I am wondering if I should move out.
I can’t stand living with my mom. Or my dad oftentimes. I feel like forced to pay attention to someone elses standards at all times when I’m outside of my room. If I spend a lot of time at the apt. and I do then that can be pretty fudged.
Furthermore, I have mental health stuff going on, and I legitimately feel worse when I come home after going out. Like I can attain some kind of mental stillness sometimes when I’m out but I feel like if I come back it messes it up, like my soul is about to be falling into a dark hole or something.

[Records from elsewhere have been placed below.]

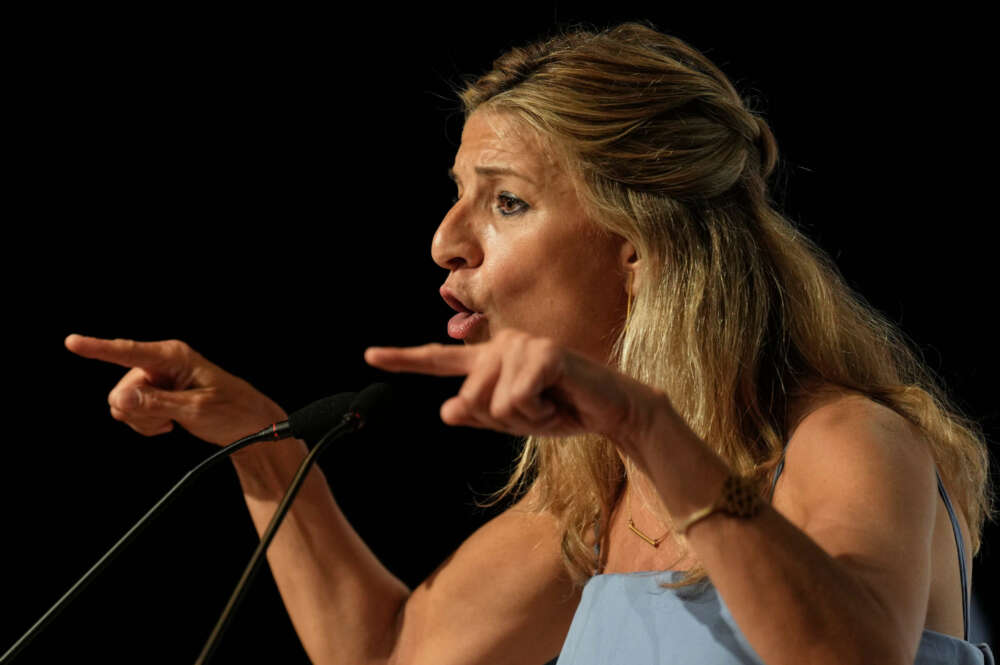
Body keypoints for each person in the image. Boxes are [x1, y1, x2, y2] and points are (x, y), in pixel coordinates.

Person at [65, 22, 993, 665]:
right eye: (460, 192)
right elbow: (392, 650)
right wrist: (260, 441)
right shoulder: (596, 503)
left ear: (638, 250)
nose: (444, 239)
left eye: (505, 201)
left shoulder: (847, 442)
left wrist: (648, 426)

It’s not that she means bad or anything, but it just happens time and time and time again. I feel mentally unstable around her.
So that being said, being an issue of mental health I feel I need to get out of here.
I hate always having to act like I give a shit about her at all times per day when I am not in my room. Apart from that there is like nothing to do in this town apart from drugs, so my real options are to be in my room, doing nothing around town, or being out where I have to put up this act which makes me emotionally fucked up.
In any case, the options for me getting out of here: I WANT to be an architect, I THINK. That would be THE THING to do. I get free college (at least for another year) due to my dad’s military service. The alternative would be a trade, and none of the trades out there I am too keen on, plus I’m not sure if I’m going to be paid enough to live somewhere on my own. I don’t want a roommate for the same reason. I don’t want to be stuck with a big college loan that I can’t pay if architecture doesn’t pay the best (and from looking around that seems to be the case)
So I have been debating what to do for awhile. Any ideas?
PS it’s not that my mom is a bad person, or tries to fuck with me. It doesn’t mean that I don’t end up being fucked anyway. Perhaps someone has an idea of what could be a real good action. Thanks.